## Auszug Reisebericht

Sonntag, 4. Juli 2010

Mardin

Bisher war es so, dass ich unter allen Umständen gut schlafen konnte und MP eher Probleme hatte. Doch diese Nacht war ich derjenige, der aufwachte. Es ist heiß. Auch nachts. Und kein Lüftchen geht. Das schlaucht ziemlich und so verabreden wir uns zum Frühstücken in dem deluxe-Rasthof, in dem wir gestern jeweils zwei Tees ausgegeben bekommen haben: eine Scheibe Wurst, eine Scheibe Gouda o.ä. Und eine Feta. Dazu Tomaten, Gurken und Oliven – und, ta ta ta ta!!, ein Ei. Der Chef staucht seine Mitarbeiter zusammen, um es uns noch rechter zu machen, als es eh schon ist.
Wir kühlen uns beim duschen ab und fahren los. Durch die heißen, trockenen Weiten. Wie alles andere auch, bewegen wir uns oft im Schneckentempo über die kleineren Bergkämme, hinter denen sich jedes Mal wieder eine neue Ebene erstreckt, die manchmal zu trocken ist, um hier noch etwas dem Boden abzuringen.

## Vorliegende Angaben

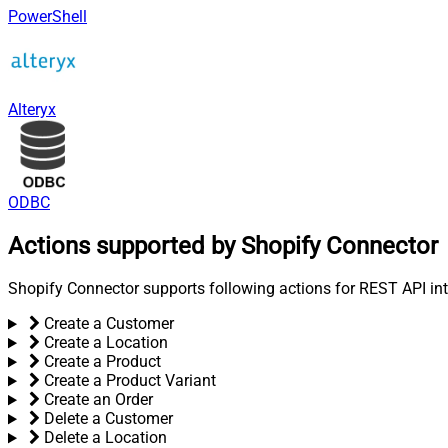
PowerShell
Alteryx
ODBC
Actions supported by Shopify Connector
Shopify Connector supports following actions for REST API int
Create a Customer
Create a Location
Create a Product
Create a Product Variant
Create an Order
Delete a Customer
Delete a Location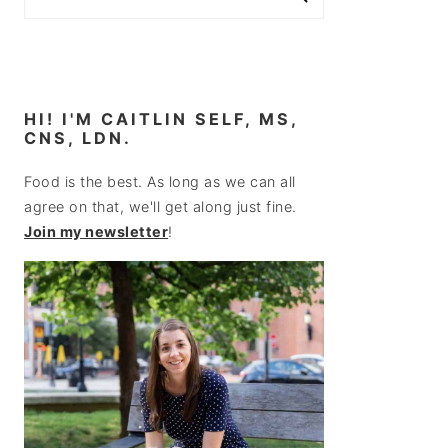
HI! I'M CAITLIN SELF, MS,
CNS, LDN.
Food is the best. As long as we can all
agree on that, we'll get along just fine.
Join my newsletter
!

## Aufgabe A
Prüfe für jede Aussage, ob der Reisebericht sie stützt: (i) In dieser Nacht hat der Erzähler gut geschlafen. (ii) Zum Frühstück wurde auch ein Ei serviert. (iii) Nachts kühlt es deutlich ab. Antworte jeweils mit Ja oder Nein und zitiere die entscheidende Stelle wörtlich.
## Aufgabe B
Führe den Reisebericht nach seinem letzten Satz weiter.

## Ergebnis A
(i) Nein: „Doch diese Nacht war ich derjenige, der aufwachte.“
(ii) Ja: „Dazu Tomaten, Gurken und Oliven – und, ta ta ta ta!!, ein Ei.“
(iii) Nein: „Es ist heiß. Auch nachts.“

## Ergebnis B
Der Straßen- und Häuserbau in den Orten, durch die wir kommen, lässt uns vermuten, dass es einen wirtschaftlichen Aufschwung zu geben scheint. Vielleicht ja aufgrund etwaigen Drucks seitens der EU, die Kurden nicht mehr so stark zu vernachlässigen. Doch in den Orten kurz vor Mardin wird die Strukturschwäche dieser Gegend deutlich. Es gibt versteckte Stadtzentren zwar, aber die meisten Läden, Werkstätten, etc. befinden sich direkt an der Hauptstraße. Zumeist reichlich zurück versetzt – davor der bloße, staubige Boden. Bürgersteige wurden erst kürzlich angelegt – oft viel zu hoch und nicht den Bedürfnissen der Menschen entsprechend. Vieles erinnert mich an palästinensische Siedlungen.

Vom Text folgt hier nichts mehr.